本文抜粋>
•••
蒙古時代の漢人の辮髮・胡服を事實として、その辮髮・胡服は金時代と同樣、政府の禁令によつて強制された結果であるか、或は漢人の迎合主義で、自ら進んで官憲の意に阿つた結果であるかは、輕々に斷定し難い。上に引用した『皇明實録』の記事では、元朝の政策の結果の樣にも考へられるが、然し元一代を通じて――未だ十分の調査はせぬが――漢服・蓄髮の禁令は發布されて居らぬ樣である。
しかのみならず高麗人が服飾を變更した時、元の世祖は却つてみだりに國風を改むることを不可として、その輕薄を戒めて居る(20)。されば蒙古時代に朝鮮人の辮髮・胡服したのは、蒙古の命令でなく、例の迎合主義から實行したものである。主權者の意を迎合することに於て、甚しく朝鮮人に讓らざる漢人のことであるから、殊に蒙古時代には漢人の多くが、自から進んで蒙古名を稱し、蒙古語を習つて、得意となつた事實もあるから(21)、彼等の辮髮も或は迎合主義の結果かも知れぬ。
•••
[キーポイントのテキスト記述]

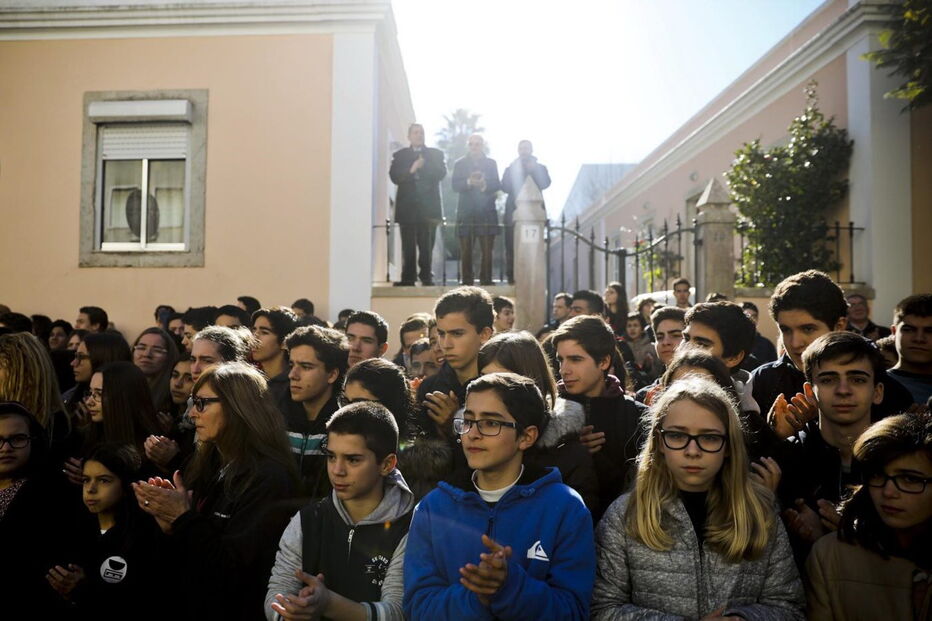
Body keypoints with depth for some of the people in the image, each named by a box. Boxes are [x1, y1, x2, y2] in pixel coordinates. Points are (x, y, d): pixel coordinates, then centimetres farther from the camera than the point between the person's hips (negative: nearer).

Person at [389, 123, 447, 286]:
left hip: (429, 206, 0)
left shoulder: (436, 154, 15)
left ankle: (426, 277, 1)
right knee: (408, 245, -3)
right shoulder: (399, 155, 15)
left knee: (427, 245, -4)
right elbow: (394, 176, 1)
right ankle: (408, 278, -1)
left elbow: (441, 173, -1)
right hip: (407, 206, 0)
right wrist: (411, 170, -14)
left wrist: (422, 167, -10)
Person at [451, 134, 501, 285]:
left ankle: (486, 281, 1)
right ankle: (466, 282, 2)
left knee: (487, 250, -4)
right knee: (465, 251, -2)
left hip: (486, 211, 0)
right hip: (466, 211, 0)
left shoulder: (491, 163, 15)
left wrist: (484, 185, -15)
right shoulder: (460, 163, 13)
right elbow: (455, 186, 0)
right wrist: (469, 182, -18)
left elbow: (497, 185, 4)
•••
設問>
1. 抜粋の内容について、次の問いに答えてください。
(a) 元一代を通じて発布されていないようだとされている禁令は何ですか。
(b) 高麗人が服飾を変更した時、元の世祖はそれをどう扱いましたか。
(c) 蒙古時代に漢人の多くが自ら進んで行ったこととして、何が挙げられていますか。
2. 抜粋の「蒙古時代の漢人の辮髮・胡服を」から「は迎合主義の結果かも知れぬ。」までの部分を、「迎合主義」を「追従主義」に置き換えて書き直してください。
答えは抜粋の内容だけを根拠にしてください。

解答>
1.
(a) 漢服・蓄髮の禁令です。
(b) みだりに國風を改むることを不可として、その輕薄を戒めました。
(c) 蒙古名を稱し、蒙古語を習つて、得意となったことです。

2.
蒙古時代の漢人の辮髮・胡服を事實として、その辮髮・胡服は金時代と同樣、政府の禁令によつて強制された結果であるか、或は漢人の追従主義で、自ら進んで官憲の意に阿つた結果であるかは、輕々に斷定し難い。上に引用した『皇明實録』の記事では、元朝の政策の結果の樣にも考へられるが、然し元一代を通じて――未だ十分の調査はせぬが――漢服・蓄髮の禁令は發布されて居らぬ樣である。
しかのみならず高麗人が服飾を變更した時、元の世祖は却つてみだりに國風を改むることを不可として、その輕薄を戒めて居る(20)。されば蒙古時代に朝鮮人の辮髮・胡服したのは、蒙古の命令でなく、例の追従主義から實行したものである。主權者の意を迎合することに於て、甚しく朝鮮人に讓らざる漢人のことであるから、殊に蒙古時代には漢人の多くが、自から進んで蒙古名を稱し、蒙古語を習つて、得意となつた事實もあるから(21)、彼等の辮髮も或は追従主義の結果かも知れぬ。